>>>>>
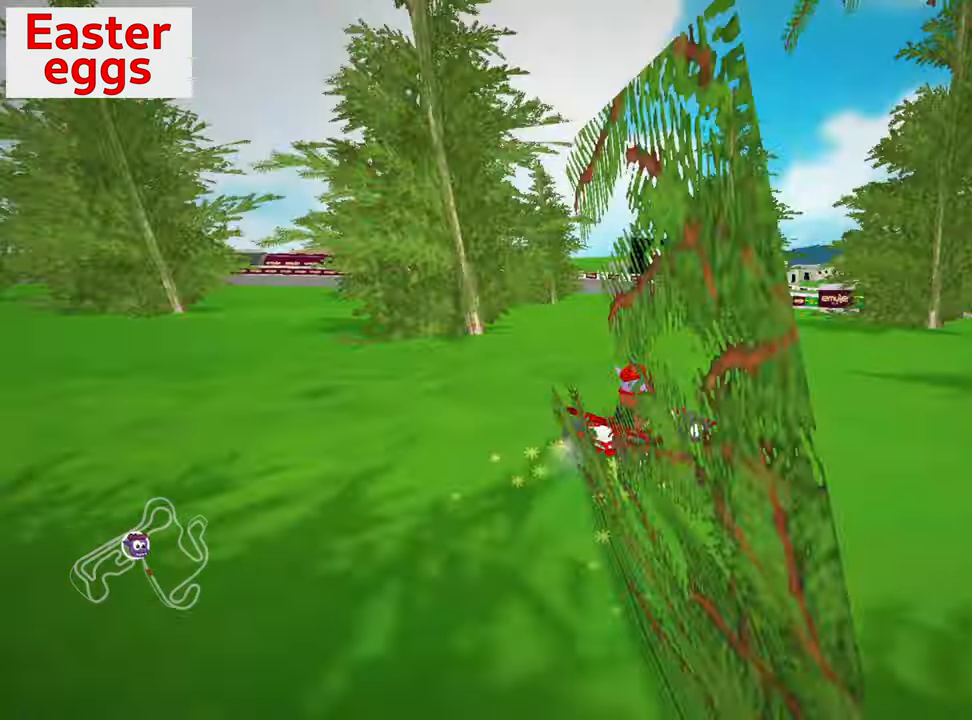
{"keys": ["right", "skid", "up"], "events": [[366, "up", "down"]]}
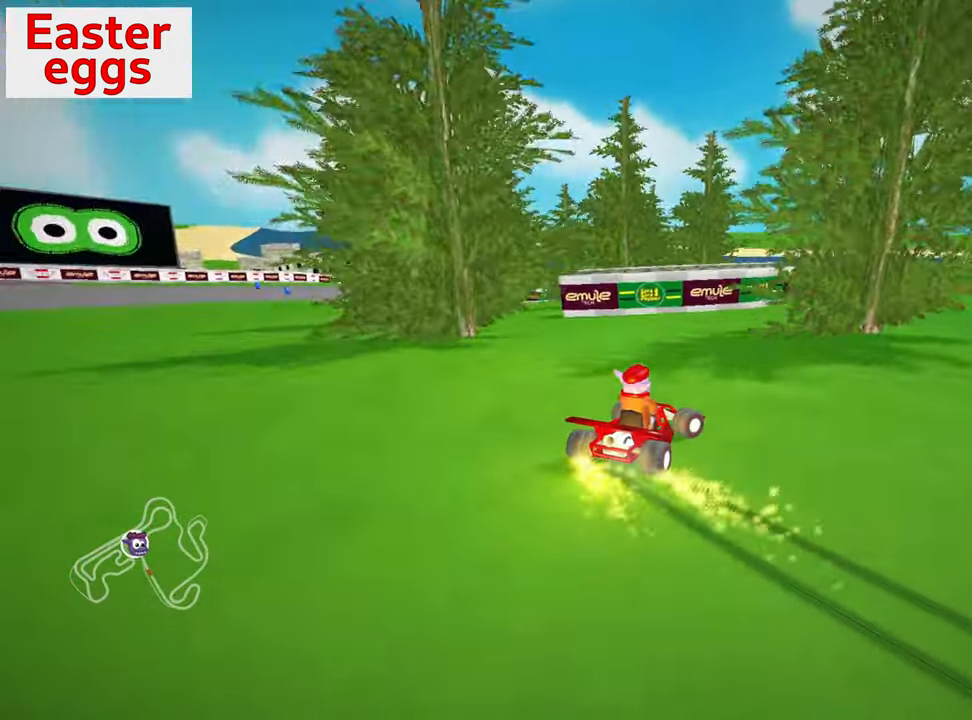
{"keys": ["left", "up"], "events": [[100, "right", "up"], [116, "left", "down"], [233, "skid", "up"]]}
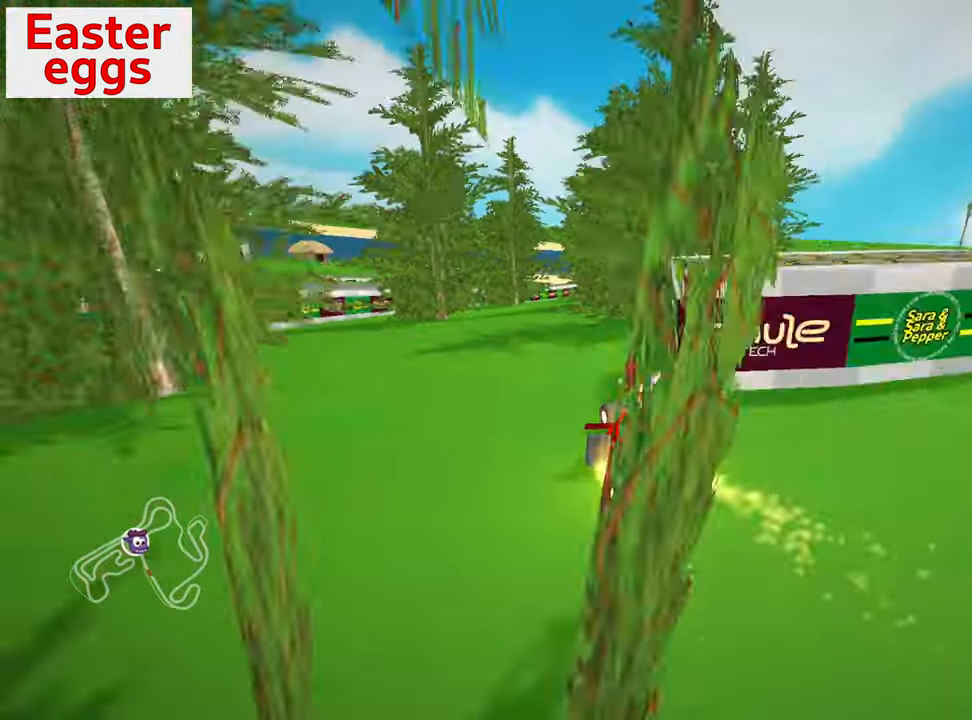
{"keys": ["right", "skid", "up"], "events": [[67, "left", "up"], [83, "right", "down"], [417, "skid", "down"]]}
<<<<<
**REQUIREMENT**: Give the data above again, exactly and completely. No pictures go in.

**WRITTEN REPLY**:
{"keys": ["right", "skid", "up"], "events": [[366, "up", "down"]]}
{"keys": ["left", "up"], "events": [[100, "right", "up"], [116, "left", "down"], [233, "skid", "up"]]}
{"keys": ["right", "skid", "up"], "events": [[67, "left", "up"], [83, "right", "down"], [417, "skid", "down"]]}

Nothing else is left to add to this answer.